Aim of the exercise »
From the line with "Utilizamos cookies para" to the end of the data below, restate each line word for word, both ends included, without the pictures.

+++ Data records

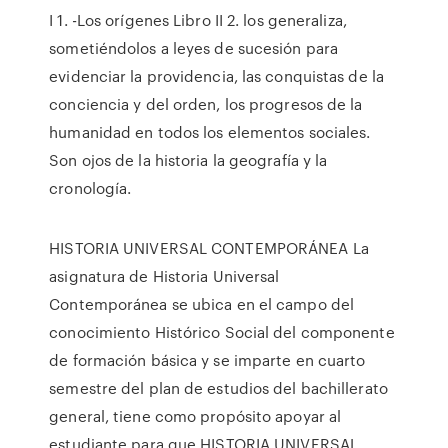
I 1. -Los orígenes Libro II 2. los generaliza,
sometiéndolos a leyes de sucesión para
evidenciar la providencia, las conquistas de la
conciencia y del orden, los progresos de la
humanidad en todos los elementos sociales.
Son ojos de la historia la geografía y la
cronología.
HISTORIA UNIVERSAL CONTEMPORÁNEA La
asignatura de Historia Universal
Contemporánea se ubica en el campo del
conocimiento Histórico Social del componente
de formación básica y se imparte en cuarto
semestre del plan de estudios del bachillerato
general, tiene como propósito apoyar al
estudiante para que HISTORIA UNIVERSAL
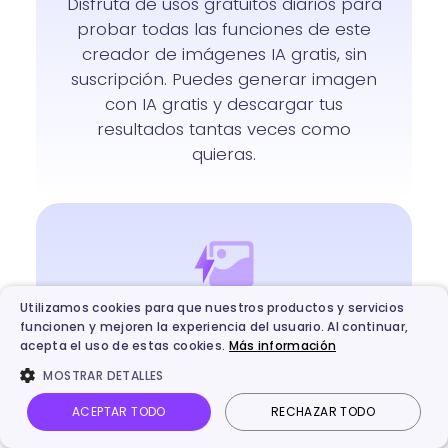
Disfruta de usos gratuitos diarios para
probar todas las funciones de este
creador de imágenes IA gratis, sin
suscripción. Puedes generar imagen
con IA gratis y descargar tus
resultados tantas veces como
quieras.
Utilizamos cookies para que nuestros productos y servicios
Velocidad de creación
funcionen y mejoren la experiencia del usuario. Al continuar,
acepta el uso de estas cookies.
Más información
ultrarrápida
MOSTRAR DETALLES
Convierte texto en imagen en unos
ACEPTAR TODO
RECHAZAR TODO
segundos con nuestro generador de
Inicio
Mis Creaciones
Video IA
Imagen IA
imágenes IA sin registro optimizado.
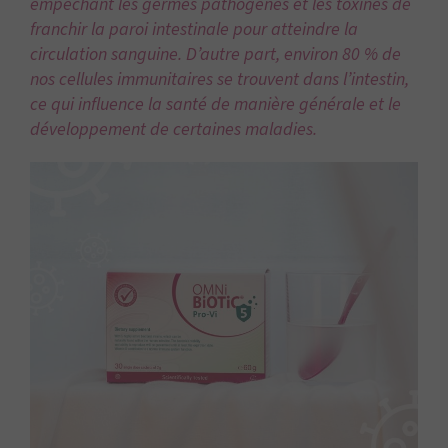
empêchant les germes pathogènes et les toxines de
franchir la paroi intestinale pour atteindre la
circulation sanguine. D’autre part, environ 80 % de
nos cellules immunitaires se trouvent dans l’intestin,
ce qui influence la santé de manière générale et le
développement de certaines maladies.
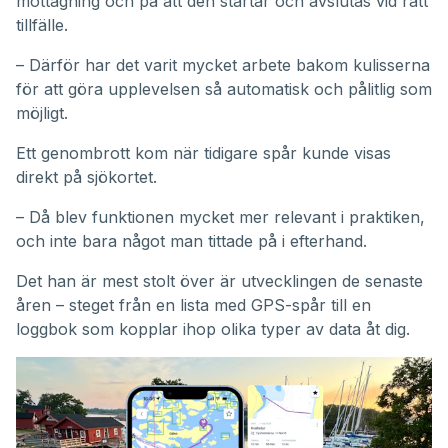
mottagning och på att den startar och avslutas vid rätt
tillfälle.
– Därför har det varit mycket arbete bakom kulisserna
för att göra upplevelsen så automatisk och pålitlig som
möjligt.
Ett genombrott kom när tidigare spår kunde visas
direkt på sjökortet.
– Då blev funktionen mycket mer relevant i praktiken,
och inte bara något man tittade på i efterhand.
Det han är mest stolt över är utvecklingen de senaste
åren – steget från en lista med GPS-spår till en
loggbok som kopplar ihop olika typer av data åt dig.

++++++

Written response »
Utilizamos cookies para que nuestros productos y servicios
Velocidad de creación
funcionen y mejoren la experiencia del usuario. Al continuar,
acepta el uso de estas cookies.
Más información
ultrarrápida
MOSTRAR DETALLES
Convierte texto en imagen en unos
ACEPTAR TODO
RECHAZAR TODO
segundos con nuestro generador de
Inicio
Mis Creaciones
Video IA
Imagen IA
imágenes IA sin registro optimizado.
empêchant les germes pathogènes et les toxines de
franchir la paroi intestinale pour atteindre la
circulation sanguine. D’autre part, environ 80 % de
nos cellules immunitaires se trouvent dans l’intestin,
ce qui influence la santé de manière générale et le
développement de certaines maladies.
mottagning och på att den startar och avslutas vid rätt
tillfälle.
– Därför har det varit mycket arbete bakom kulisserna
för att göra upplevelsen så automatisk och pålitlig som
möjligt.
Ett genombrott kom när tidigare spår kunde visas
direkt på sjökortet.
– Då blev funktionen mycket mer relevant i praktiken,
och inte bara något man tittade på i efterhand.
Det han är mest stolt över är utvecklingen de senaste
åren – steget från en lista med GPS-spår till en
loggbok som kopplar ihop olika typer av data åt dig.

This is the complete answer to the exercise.